:: Record extracts ::
───
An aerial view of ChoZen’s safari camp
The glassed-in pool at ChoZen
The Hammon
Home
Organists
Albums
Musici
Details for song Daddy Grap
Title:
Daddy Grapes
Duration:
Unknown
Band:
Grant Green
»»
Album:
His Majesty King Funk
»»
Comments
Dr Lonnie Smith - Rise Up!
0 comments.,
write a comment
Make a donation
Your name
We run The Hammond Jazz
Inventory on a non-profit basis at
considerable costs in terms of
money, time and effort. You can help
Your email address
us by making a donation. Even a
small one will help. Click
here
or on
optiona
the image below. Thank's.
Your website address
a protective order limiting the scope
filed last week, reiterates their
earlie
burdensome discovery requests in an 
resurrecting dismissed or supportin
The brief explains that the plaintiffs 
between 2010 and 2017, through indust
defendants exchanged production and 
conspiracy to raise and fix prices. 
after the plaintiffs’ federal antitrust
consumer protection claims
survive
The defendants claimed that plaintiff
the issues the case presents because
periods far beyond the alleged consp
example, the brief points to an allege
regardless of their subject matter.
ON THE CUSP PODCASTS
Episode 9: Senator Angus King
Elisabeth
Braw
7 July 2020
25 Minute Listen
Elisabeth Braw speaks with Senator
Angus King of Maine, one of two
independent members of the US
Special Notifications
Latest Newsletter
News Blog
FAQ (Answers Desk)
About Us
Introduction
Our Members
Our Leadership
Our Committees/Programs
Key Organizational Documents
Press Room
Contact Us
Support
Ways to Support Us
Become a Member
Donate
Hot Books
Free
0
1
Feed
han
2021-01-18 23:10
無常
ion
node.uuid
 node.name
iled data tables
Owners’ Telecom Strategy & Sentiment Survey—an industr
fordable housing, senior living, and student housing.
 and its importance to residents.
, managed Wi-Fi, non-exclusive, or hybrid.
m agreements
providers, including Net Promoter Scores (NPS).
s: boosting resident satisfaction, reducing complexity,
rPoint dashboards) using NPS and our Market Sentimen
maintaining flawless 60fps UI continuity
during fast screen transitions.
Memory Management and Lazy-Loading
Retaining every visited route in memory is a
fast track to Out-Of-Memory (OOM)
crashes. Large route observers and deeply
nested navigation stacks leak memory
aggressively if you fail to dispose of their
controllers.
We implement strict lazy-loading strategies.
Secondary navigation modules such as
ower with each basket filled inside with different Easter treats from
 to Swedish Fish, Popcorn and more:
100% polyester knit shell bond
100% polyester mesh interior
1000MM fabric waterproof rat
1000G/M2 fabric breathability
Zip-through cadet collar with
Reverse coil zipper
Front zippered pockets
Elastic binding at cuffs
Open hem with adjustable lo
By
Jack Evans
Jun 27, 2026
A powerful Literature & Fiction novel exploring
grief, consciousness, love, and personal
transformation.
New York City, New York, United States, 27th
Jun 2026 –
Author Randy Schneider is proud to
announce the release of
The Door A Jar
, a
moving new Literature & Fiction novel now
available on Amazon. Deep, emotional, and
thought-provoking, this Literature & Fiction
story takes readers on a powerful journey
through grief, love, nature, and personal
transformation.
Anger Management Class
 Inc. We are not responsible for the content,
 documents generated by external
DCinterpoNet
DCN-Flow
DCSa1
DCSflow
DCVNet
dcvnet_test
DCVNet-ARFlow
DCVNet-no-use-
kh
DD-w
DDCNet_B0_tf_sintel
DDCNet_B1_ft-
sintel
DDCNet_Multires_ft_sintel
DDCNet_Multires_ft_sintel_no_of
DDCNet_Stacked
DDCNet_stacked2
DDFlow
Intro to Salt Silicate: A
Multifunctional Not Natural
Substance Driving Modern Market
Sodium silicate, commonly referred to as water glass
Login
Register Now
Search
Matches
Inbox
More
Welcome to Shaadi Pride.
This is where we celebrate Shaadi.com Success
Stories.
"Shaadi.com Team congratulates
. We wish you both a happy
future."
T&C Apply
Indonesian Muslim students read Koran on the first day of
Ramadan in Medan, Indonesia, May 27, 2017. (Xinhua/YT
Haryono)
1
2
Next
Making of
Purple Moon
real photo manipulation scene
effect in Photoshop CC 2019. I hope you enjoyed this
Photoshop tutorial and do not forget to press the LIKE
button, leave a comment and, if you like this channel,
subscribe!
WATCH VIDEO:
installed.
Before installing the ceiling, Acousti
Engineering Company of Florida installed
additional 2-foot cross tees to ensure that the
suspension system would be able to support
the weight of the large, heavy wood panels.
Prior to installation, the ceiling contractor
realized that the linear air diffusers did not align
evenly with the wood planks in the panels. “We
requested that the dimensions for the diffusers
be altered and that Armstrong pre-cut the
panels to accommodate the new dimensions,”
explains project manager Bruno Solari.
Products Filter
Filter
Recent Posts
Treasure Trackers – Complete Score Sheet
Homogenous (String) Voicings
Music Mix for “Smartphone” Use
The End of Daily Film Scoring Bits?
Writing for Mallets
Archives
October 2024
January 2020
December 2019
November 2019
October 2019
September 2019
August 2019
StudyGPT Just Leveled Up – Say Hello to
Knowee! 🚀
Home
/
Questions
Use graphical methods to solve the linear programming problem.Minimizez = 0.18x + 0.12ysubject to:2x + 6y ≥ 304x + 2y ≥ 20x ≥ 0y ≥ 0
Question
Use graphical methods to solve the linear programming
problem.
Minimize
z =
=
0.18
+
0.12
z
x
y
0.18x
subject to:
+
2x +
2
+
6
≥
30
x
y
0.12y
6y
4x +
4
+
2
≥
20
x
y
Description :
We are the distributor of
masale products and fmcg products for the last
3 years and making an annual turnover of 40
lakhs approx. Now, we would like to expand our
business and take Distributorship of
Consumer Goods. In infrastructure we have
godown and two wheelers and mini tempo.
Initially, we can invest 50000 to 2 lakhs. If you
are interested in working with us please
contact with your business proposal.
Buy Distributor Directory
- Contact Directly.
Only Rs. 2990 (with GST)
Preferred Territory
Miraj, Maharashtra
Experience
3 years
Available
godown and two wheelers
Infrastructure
───
:: Problem statement ::
Exactly as shown above, copy out the material.

:: Task answer ::
An aerial view of ChoZen’s safari camp
The glassed-in pool at ChoZen
The Hammon
Home
Organists
Albums
Musici
Details for song Daddy Grap
Title:
Daddy Grapes
Duration:
Unknown
Band:
Grant Green
»»
Album:
His Majesty King Funk
»»
Comments
Dr Lonnie Smith - Rise Up!
0 comments.,
write a comment
Make a donation
Your name
We run The Hammond Jazz
Inventory on a non-profit basis at
considerable costs in terms of
money, time and effort. You can help
Your email address
us by making a donation. Even a
small one will help. Click
here
or on
optiona
the image below. Thank's.
Your website address
a protective order limiting the scope
filed last week, reiterates their
earlie
burdensome discovery requests in an 
resurrecting dismissed or supportin
The brief explains that the plaintiffs 
between 2010 and 2017, through indust
defendants exchanged production and 
conspiracy to raise and fix prices. 
after the plaintiffs’ federal antitrust
consumer protection claims
survive
The defendants claimed that plaintiff
the issues the case presents because
periods far beyond the alleged consp
example, the brief points to an allege
regardless of their subject matter.
ON THE CUSP PODCASTS
Episode 9: Senator Angus King
Elisabeth
Braw
7 July 2020
25 Minute Listen
Elisabeth Braw speaks with Senator
Angus King of Maine, one of two
independent members of the US
Special Notifications
Latest Newsletter
News Blog
FAQ (Answers Desk)
About Us
Introduction
Our Members
Our Leadership
Our Committees/Programs
Key Organizational Documents
Press Room
Contact Us
Support
Ways to Support Us
Become a Member
Donate
Hot Books
Free
0
1
Feed
han
2021-01-18 23:10
無常
ion
node.uuid
 node.name
iled data tables
Owners’ Telecom Strategy & Sentiment Survey—an industr
fordable housing, senior living, and student housing.
 and its importance to residents.
, managed Wi-Fi, non-exclusive, or hybrid.
m agreements
providers, including Net Promoter Scores (NPS).
s: boosting resident satisfaction, reducing complexity,
rPoint dashboards) using NPS and our Market Sentimen
maintaining flawless 60fps UI continuity
during fast screen transitions.
Memory Management and Lazy-Loading
Retaining every visited route in memory is a
fast track to Out-Of-Memory (OOM)
crashes. Large route observers and deeply
nested navigation stacks leak memory
aggressively if you fail to dispose of their
controllers.
We implement strict lazy-loading strategies.
Secondary navigation modules such as
ower with each basket filled inside with different Easter treats from
 to Swedish Fish, Popcorn and more:
100% polyester knit shell bond
100% polyester mesh interior
1000MM fabric waterproof rat
1000G/M2 fabric breathability
Zip-through cadet collar with
Reverse coil zipper
Front zippered pockets
Elastic binding at cuffs
Open hem with adjustable lo
By
Jack Evans
Jun 27, 2026
A powerful Literature & Fiction novel exploring
grief, consciousness, love, and personal
transformation.
New York City, New York, United States, 27th
Jun 2026 –
Author Randy Schneider is proud to
announce the release of
The Door A Jar
, a
moving new Literature & Fiction novel now
available on Amazon. Deep, emotional, and
thought-provoking, this Literature & Fiction
story takes readers on a powerful journey
through grief, love, nature, and personal
transformation.
Anger Management Class
 Inc. We are not responsible for the content,
 documents generated by external
DCinterpoNet
DCN-Flow
DCSa1
DCSflow
DCVNet
dcvnet_test
DCVNet-ARFlow
DCVNet-no-use-
kh
DD-w
DDCNet_B0_tf_sintel
DDCNet_B1_ft-
sintel
DDCNet_Multires_ft_sintel
DDCNet_Multires_ft_sintel_no_of
DDCNet_Stacked
DDCNet_stacked2
DDFlow
Intro to Salt Silicate: A
Multifunctional Not Natural
Substance Driving Modern Market
Sodium silicate, commonly referred to as water glass
Login
Register Now
Search
Matches
Inbox
More
Welcome to Shaadi Pride.
This is where we celebrate Shaadi.com Success
Stories.
"Shaadi.com Team congratulates
. We wish you both a happy
future."
T&C Apply
Indonesian Muslim students read Koran on the first day of
Ramadan in Medan, Indonesia, May 27, 2017. (Xinhua/YT
Haryono)
1
2
Next
Making of
Purple Moon
real photo manipulation scene
effect in Photoshop CC 2019. I hope you enjoyed this
Photoshop tutorial and do not forget to press the LIKE
button, leave a comment and, if you like this channel,
subscribe!
WATCH VIDEO:
installed.
Before installing the ceiling, Acousti
Engineering Company of Florida installed
additional 2-foot cross tees to ensure that the
suspension system would be able to support
the weight of the large, heavy wood panels.
Prior to installation, the ceiling contractor
realized that the linear air diffusers did not align
evenly with the wood planks in the panels. “We
requested that the dimensions for the diffusers
be altered and that Armstrong pre-cut the
panels to accommodate the new dimensions,”
explains project manager Bruno Solari.
Products Filter
Filter
Recent Posts
Treasure Trackers – Complete Score Sheet
Homogenous (String) Voicings
Music Mix for “Smartphone” Use
The End of Daily Film Scoring Bits?
Writing for Mallets
Archives
October 2024
January 2020
December 2019
November 2019
October 2019
September 2019
August 2019
StudyGPT Just Leveled Up – Say Hello to
Knowee! 🚀
Home
/
Questions
Use graphical methods to solve the linear programming problem.Minimizez = 0.18x + 0.12ysubject to:2x + 6y ≥ 304x + 2y ≥ 20x ≥ 0y ≥ 0
Question
Use graphical methods to solve the linear programming
problem.
Minimize
z =
=
0.18
+
0.12
z
x
y
0.18x
subject to:
+
2x +
2
+
6
≥
30
x
y
0.12y
6y
4x +
4
+
2
≥
20
x
y
Description :
We are the distributor of
masale products and fmcg products for the last
3 years and making an annual turnover of 40
lakhs approx. Now, we would like to expand our
business and take Distributorship of
Consumer Goods. In infrastructure we have
godown and two wheelers and mini tempo.
Initially, we can invest 50000 to 2 lakhs. If you
are interested in working with us please
contact with your business proposal.
Buy Distributor Directory
- Contact Directly.
Only Rs. 2990 (with GST)
Preferred Territory
Miraj, Maharashtra
Experience
3 years
Available
godown and two wheelers
Infrastructure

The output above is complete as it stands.